Construction stocks performed well yesterday, with the sector sub-index beating the aggregate benchmark index to rise as high as 4.75 percent, in the wake of Chinese-language reports about a property bonanza during the nine-day holiday and potential foreign investment in the local real estate market.
The Commercial Times said yesterday that property owners and developers sold NT$5 billion worth of new houses during the Lunar New Year holidays after reports that interested Hong Kong buyers were prepared to pour billions of dollars into the nation's already sizzling property market.
Despite this optimism, Huang appeared more conservative and said it was just a rebound of construction stocks and that he did not expect them to rise as much as last year owing to a possible slow-down in the real estate market.
Instead he recommended upstream high-tech suppliers, including IC design houses like MediaTek Inc (聯發科技) and Richtek Technology Corp (立錡).
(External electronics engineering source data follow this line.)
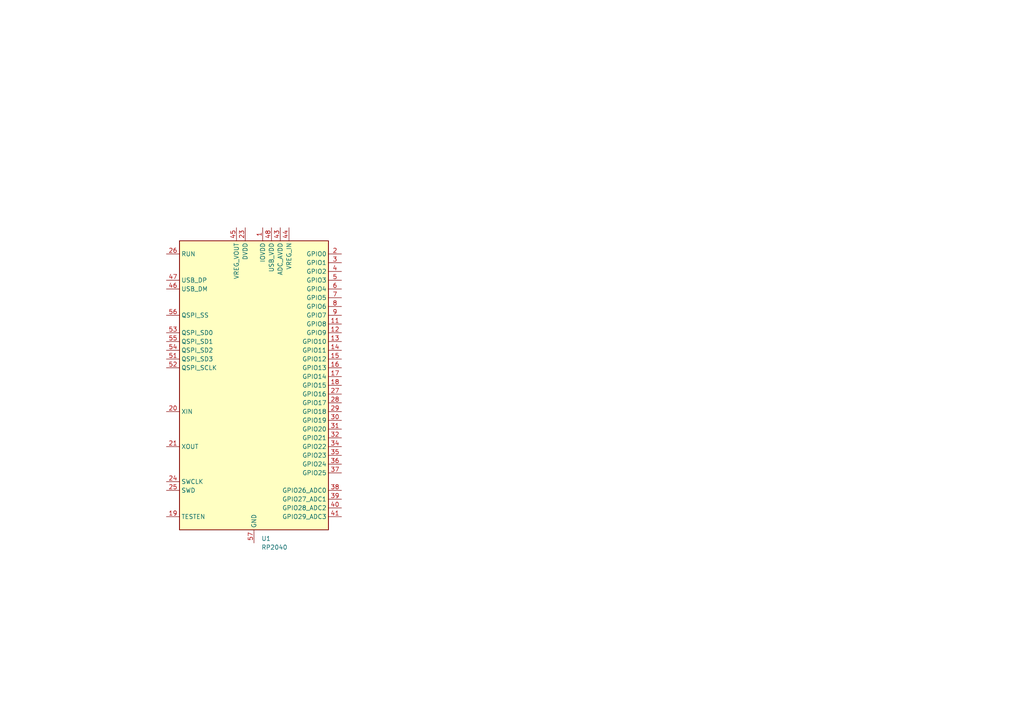
<source format=kicad_sch>
(kicad_sch
	(version 20250114)
	(generator "eeschema")
	(generator_version "9.0")
	(uuid "58b2bf00-85ee-4776-bb6e-358369f1eff9")
	(paper "A4")
	
	(symbol
		(lib_id "MCU_RaspberryPi:RP2040")
		(at 73.66 111.76 0)
		(unit 1)
		(exclude_from_sim no)
		(in_bom yes)
		(on_board yes)
		(dnp no)
		(fields_autoplaced yes)
		(uuid "aa62133b-c35c-4cb4-bb0b-030578fd7822")
		(property "Reference" "U1"
			(at 75.8033 156.21 0)
			(effects
				(font
					(size 1.27 1.27)
				)
				(justify left)
			)
		)
		(property "Value" "RP2040"
			(at 75.8033 158.75 0)
			(effects
				(font
					(size 1.27 1.27)
				)
				(justify left)
			)
		)
		(property "Footprint" "Package_DFN_QFN:QFN-56-1EP_7x7mm_P0.4mm_EP3.2x3.2mm"
			(at 73.66 111.76 0)
			(effects
				(font
					(size 1.27 1.27)
				)
				(hide yes)
			)
		)
		(property "Datasheet" "https://datasheets.raspberrypi.com/rp2040/rp2040-datasheet.pdf"
			(at 73.66 111.76 0)
			(effects
				(font
					(size 1.27 1.27)
				)
				(hide yes)
			)
		)
		(property "Description" "A microcontroller by Raspberry Pi"
			(at 73.66 111.76 0)
			(effects
				(font
					(size 1.27 1.27)
				)
				(hide yes)
			)
		)
		(pin "24"
			(uuid "cc720f1b-701f-4e92-83bf-665f76402be9")
		)
		(pin "2"
			(uuid "0428be82-cd3c-476a-89e3-74328da5f277")
		)
		(pin "16"
			(uuid "e362cf14-6471-4f59-8b9e-8982ef885d82")
		)
		(pin "13"
			(uuid "515899ec-a167-4313-be67-940e2c3dba7f")
		)
		(pin "44"
			(uuid "b2b2f64b-9b17-47c8-b9ae-fab87c9da2ea")
		)
		(pin "30"
			(uuid "9d5c4b50-a99a-47ac-a6e4-fb751901e215")
		)
		(pin "21"
			(uuid "50f7e4ef-d162-4cf0-8392-0978f41f310d")
		)
		(pin "43"
			(uuid "a13106b9-8e90-4dac-ae8f-5ea250000be8")
		)
		(pin "17"
			(uuid "50356f1b-def5-459e-9694-c79545b6972a")
		)
		(pin "29"
			(uuid "e4e7e85c-d978-4030-87ed-bedb9379211b")
		)
		(pin "49"
			(uuid "ed30cbe0-7547-42b9-a954-1e84f4c97e72")
		)
		(pin "57"
			(uuid "4b07d3d3-d000-457e-8085-fb91ef957ab9")
		)
		(pin "27"
			(uuid "a99cc40b-a479-4a9f-8a63-32eaec19b075")
		)
		(pin "37"
			(uuid "78bca03f-d3a5-4723-985f-4a0dbf5b0257")
		)
		(pin "42"
			(uuid "501a8008-f418-4f17-87bf-aaa2538f7143")
		)
		(pin "28"
			(uuid "eedaf5d4-213c-4ec6-afb3-5c0c52ce2c9c")
		)
		(pin "41"
			(uuid "53b3e1ef-207a-4f8e-aaf5-f75a00bf8e3a")
		)
		(pin "10"
			(uuid "d0157a02-a087-4676-b896-06bc30a0d716")
		)
		(pin "55"
			(uuid "143a2362-8c40-4279-a38b-6a201166ec06")
		)
		(pin "1"
			(uuid "a28cc387-df89-4656-8660-2a0c70f7b12e")
		)
		(pin "40"
			(uuid "427c0b70-e0ee-4a01-b58c-7a65297b7e7c")
		)
		(pin "48"
			(uuid "760319b7-f659-444d-8736-121ab2f06b69")
		)
		(pin "22"
			(uuid "cc83aad2-8858-4012-bb5e-019ef76a04de")
		)
		(pin "18"
			(uuid "45baba87-f380-4c26-bdd3-d61c5886be87")
		)
		(pin "53"
			(uuid "f64f8d8f-cef5-41d2-84b2-22149305ce5f")
		)
		(pin "56"
			(uuid "f1bfad23-2f37-4512-a6f0-8ebd13619466")
		)
		(pin "19"
			(uuid "430c7984-854a-48ef-81ba-6952afda83a6")
		)
		(pin "45"
			(uuid "9b88e249-92d3-4850-be1e-a3129c11df7e")
		)
		(pin "6"
			(uuid "a5be783e-5ea9-4c0f-9970-3c3bb1a24698")
		)
		(pin "39"
			(uuid "09646f02-cb32-4b22-9e0f-7f63fdd4a668")
		)
		(pin "25"
			(uuid "bad0146f-66f8-4834-81e5-fe16faace9f5")
		)
		(pin "3"
			(uuid "c4d7dc1e-b02f-4366-b3a3-533de8e9a899")
		)
		(pin "46"
			(uuid "50c795ba-0ada-41e1-871d-94842227032f")
		)
		(pin "47"
			(uuid "3b9b42cb-a510-4ec1-98bf-467168771d8c")
		)
		(pin "20"
			(uuid "e7580db3-2d68-4fe3-89db-19c7b2fb915a")
		)
		(pin "8"
			(uuid "a508b307-f345-4eb8-8403-892288b67cea")
		)
		(pin "4"
			(uuid "955f8690-1f39-4f79-b305-eaf4ea156dd1")
		)
		(pin "31"
			(uuid "e8d16a68-9c67-4414-8eab-5330cc37f44c")
		)
		(pin "34"
			(uuid "6b2b448d-2fb5-4833-b781-27b235eace4f")
		)
		(pin "38"
			(uuid "7dd1b850-2673-4a62-b322-75560df355c3")
		)
		(pin "26"
			(uuid "7d96dd9a-b871-4475-ac29-e3465ac762ea")
		)
		(pin "32"
			(uuid "acb2e745-6cc4-4996-bae0-5d07275bc813")
		)
		(pin "54"
			(uuid "90f5a0be-dcd7-457e-8478-b746205dac3e")
		)
		(pin "35"
			(uuid "f0d3bc59-d3b5-42eb-b592-43900912d5b4")
		)
		(pin "51"
			(uuid "f9c528b7-071b-4499-bf4d-670e5c5cb8fa")
		)
		(pin "36"
			(uuid "7379c412-6eba-4e86-b5e2-f12cf5443e7b")
		)
		(pin "7"
			(uuid "0762eca0-1e58-4077-bbcf-0363ea4a0ff2")
		)
		(pin "15"
			(uuid "9f4280fe-be56-4449-973c-898e0a233655")
		)
		(pin "33"
			(uuid "e0cd454e-ba81-44c3-93af-43d196a7d800")
		)
		(pin "14"
			(uuid "7c3a2bad-1b9e-4b82-8a56-02d06ae01b18")
		)
		(pin "50"
			(uuid "ed8a7497-2a0f-414e-8a4b-740d19981c74")
		)
		(pin "12"
			(uuid "c06209a8-e0e3-407c-ba1c-9593eab65657")
		)
		(pin "11"
			(uuid "c88e0a13-5a05-4743-b6c6-fa8b82fd3046")
		)
		(pin "9"
			(uuid "b102e4b6-7661-4fbd-a604-f61a5ea0154e")
		)
		(pin "5"
			(uuid "a1339ec2-8844-429a-bfd3-577a8cef4293")
		)
		(pin "23"
			(uuid "61e3934a-5a37-4fde-a045-79ff579050d7")
		)
		(pin "52"
			(uuid "c1cb01ce-1da9-4c01-8253-81920b650684")
		)
		(instances
			(project ""
				(path "/58b2bf00-85ee-4776-bb6e-358369f1eff9"
					(reference "U1")
					(unit 1)
				)
			)
		)
	)
	(sheet_instances
		(path "/"
			(page "1")
		)
	)
	(embedded_fonts no)
)

</source>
Both Mega Securities and Prudential Financial like the look of China-concept stocks for longer-term investment, such as footware maker Pou Chen Corp (寶成), food manufacturer Wei-Chuan Foods (味全) as well as Formosan Rubber Inc (厚生橡膠) and Taiwan Fertilizer Co (台肥) that have rich property assets.
MediaTek and Pou Chen closed up 1.1 percent and 2.19 percent at NT$367 and NT$37.3, while Formosan Rubber almost hit the 7 percent limit-up at NT$24.85 yesterday.